How? By going into [then President] Trump’s office and saying, ‘I don’t care if you want to focus on America, first you need to support the rest of the world?’ You have to be realistic in terms of what’s possible, and what is politically possible at the time. A lot depends on political leadership. So then the question becomes, how do we make it less dependent on a single country or political leader? At Gavi, that’s why we went from five vaccine manufacturers to 24. If we get to 40 manufacturers, we might be in an even better place.
How can inequity—whether it’s politically motivated or driven by weak distribution systems—be better addressed?
One of the things we are working on is regional vaccine manufacturing. It’s not a panacea, but if you consider that Africa has only 0.1% of the vaccine manufacturing for the world, even though it has an eighth of the world’s population, this is something we are trying to help with. Every country can’t have its own vaccine manufacturing. So there is now this idea of distributed vaccine manufacturers to expand the number of facilities to cover specific regions.
One of the other challenges the pandemic revealed was to use manufacturing strategically. The question becomes, do you vaccinate all the high-risk people in the world first, before you move to lower-risk populations? Many countries during the pandemic said no, they were going to vaccinate everyone in their countries first, and that’s why the hoarding was so terrible. The challenge now is to have an honest conversation about this and how to fix it.
What were the big lessons from what COVAX got right, and what it got wrong?
The big lessons of COVAX were, first, have money available at the beginning. Have contingent financing—it doesn’t have to be the full amount, but enough to jumpstart the program immediately, to get staff, and to start going to manufacturers.
The second lesson is having the risk worked out. We had to negotiate risk. We took taxpayer dollars and bought, at risk, vaccines that we didn’t know were going to work. We were lucky that most of the vaccines worked—but imagine if most of them hadn’t. Agreeing to do at-risk financing is critical.
The third lesson we learned is that we did not prioritize having delivery systems for the vaccines. This time we did not bundle financing of delivery with the cost of the vaccines, and that led to delays. Had we started with enough financing for delivering the vaccines alongside purchasing them, that would have been a really good thing.
And finally, diversify manufacturing so that there will be some places in the world with lower burden of disease that are willing to share vaccines.
Read More: Here’s How Long COVID-19 Vaccine Immunity Really Lasts
COVID-19 cases are starting to wane, and more people are vaccinated and protected against severe disease vaccines. Will COVID-19 vaccines continue to be part of Gavi’s arsenal?
At the end of this year, COVAX will be reincorporated into Gavi. But the board approved a program for 2024-2025 that will continue COVID-19 vaccines for high-risk populations. As part of our normal review for investment in vaccines, COVID-19 will be included going forward, so [continued distribution of the vaccine] will be considered [along] with those against RSV, and other vaccines against preventable diseases.
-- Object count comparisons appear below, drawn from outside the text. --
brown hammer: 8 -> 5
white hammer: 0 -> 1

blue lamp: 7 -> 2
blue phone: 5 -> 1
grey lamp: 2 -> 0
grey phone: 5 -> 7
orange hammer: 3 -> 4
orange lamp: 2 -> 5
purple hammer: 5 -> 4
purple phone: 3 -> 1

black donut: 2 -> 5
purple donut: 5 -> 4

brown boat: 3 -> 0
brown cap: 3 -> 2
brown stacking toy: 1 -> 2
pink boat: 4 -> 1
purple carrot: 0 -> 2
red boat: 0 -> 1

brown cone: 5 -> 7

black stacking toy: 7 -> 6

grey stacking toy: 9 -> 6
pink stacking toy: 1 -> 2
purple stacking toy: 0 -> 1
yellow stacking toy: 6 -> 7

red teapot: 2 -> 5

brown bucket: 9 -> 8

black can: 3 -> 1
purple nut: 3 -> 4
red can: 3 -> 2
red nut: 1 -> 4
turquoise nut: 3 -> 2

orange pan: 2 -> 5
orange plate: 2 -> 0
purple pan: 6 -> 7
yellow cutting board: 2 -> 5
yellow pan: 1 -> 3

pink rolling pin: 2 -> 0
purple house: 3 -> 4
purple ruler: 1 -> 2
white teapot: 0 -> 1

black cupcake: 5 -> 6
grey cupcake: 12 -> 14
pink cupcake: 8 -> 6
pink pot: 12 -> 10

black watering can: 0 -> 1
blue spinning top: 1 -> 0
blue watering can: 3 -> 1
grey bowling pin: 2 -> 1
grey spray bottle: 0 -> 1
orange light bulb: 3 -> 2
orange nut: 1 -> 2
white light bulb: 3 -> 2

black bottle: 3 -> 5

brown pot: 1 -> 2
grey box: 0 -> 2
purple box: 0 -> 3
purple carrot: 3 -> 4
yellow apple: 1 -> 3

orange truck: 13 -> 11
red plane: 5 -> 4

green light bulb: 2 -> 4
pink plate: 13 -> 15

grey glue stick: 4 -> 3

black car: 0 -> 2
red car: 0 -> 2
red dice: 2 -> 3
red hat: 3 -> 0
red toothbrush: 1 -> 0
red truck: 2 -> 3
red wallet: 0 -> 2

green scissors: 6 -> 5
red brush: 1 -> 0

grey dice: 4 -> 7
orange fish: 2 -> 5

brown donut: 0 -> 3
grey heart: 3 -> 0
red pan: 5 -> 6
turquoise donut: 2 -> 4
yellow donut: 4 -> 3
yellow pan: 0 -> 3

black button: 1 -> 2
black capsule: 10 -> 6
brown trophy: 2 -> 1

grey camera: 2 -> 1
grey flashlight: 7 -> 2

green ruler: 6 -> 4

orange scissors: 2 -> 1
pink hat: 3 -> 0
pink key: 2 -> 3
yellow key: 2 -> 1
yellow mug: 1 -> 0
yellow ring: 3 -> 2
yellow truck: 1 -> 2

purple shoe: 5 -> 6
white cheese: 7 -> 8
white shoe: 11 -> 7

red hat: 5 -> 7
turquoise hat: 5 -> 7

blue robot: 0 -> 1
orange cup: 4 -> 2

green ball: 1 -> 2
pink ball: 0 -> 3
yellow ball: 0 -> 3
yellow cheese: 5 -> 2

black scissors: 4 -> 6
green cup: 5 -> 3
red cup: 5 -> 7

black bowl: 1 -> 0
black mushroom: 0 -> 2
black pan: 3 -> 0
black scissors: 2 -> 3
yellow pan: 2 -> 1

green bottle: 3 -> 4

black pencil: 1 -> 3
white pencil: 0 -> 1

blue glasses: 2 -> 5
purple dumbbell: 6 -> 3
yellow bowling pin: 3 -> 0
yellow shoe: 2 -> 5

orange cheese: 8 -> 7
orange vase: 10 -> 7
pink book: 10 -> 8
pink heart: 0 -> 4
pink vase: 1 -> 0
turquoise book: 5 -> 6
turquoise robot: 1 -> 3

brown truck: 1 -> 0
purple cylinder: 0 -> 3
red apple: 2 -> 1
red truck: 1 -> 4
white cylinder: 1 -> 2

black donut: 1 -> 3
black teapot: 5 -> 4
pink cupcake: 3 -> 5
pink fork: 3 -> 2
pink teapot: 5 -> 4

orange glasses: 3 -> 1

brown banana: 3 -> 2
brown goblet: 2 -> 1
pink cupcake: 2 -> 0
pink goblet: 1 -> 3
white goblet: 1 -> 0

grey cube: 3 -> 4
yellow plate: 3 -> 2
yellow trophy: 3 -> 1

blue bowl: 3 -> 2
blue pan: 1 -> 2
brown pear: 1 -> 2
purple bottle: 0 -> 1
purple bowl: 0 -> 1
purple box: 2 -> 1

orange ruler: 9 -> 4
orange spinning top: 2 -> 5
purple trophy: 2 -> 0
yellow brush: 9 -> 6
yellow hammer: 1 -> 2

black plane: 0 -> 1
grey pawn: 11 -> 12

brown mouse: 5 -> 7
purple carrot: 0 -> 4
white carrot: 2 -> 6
Gavi generally runs a funding rate of about $2 billion a year, and during the COVID-19 years, it jumped up to $10 billion because of the large number of vaccines we were delivering. The idea is to reduce the temporary staff and resources that were scaled up to do that, but to keep these systems warm in order to maintain some innovations that would allow us to be prepared for the next [public health threat].
There is an idea for a special program that was floated at the G7 summit to create marketplaces for vaccines to make manufacturing them sustainable over time. The big problem with these vaccines is that they can’t just be scaled up for pandemics, because what do you do with all the resources when there isn’t a threat? Gavi will continue to be involved with finding a way to create a high-quality vaccine manufacturing industry with a small number of manufacturers that can be ready to go if there is another pandemic.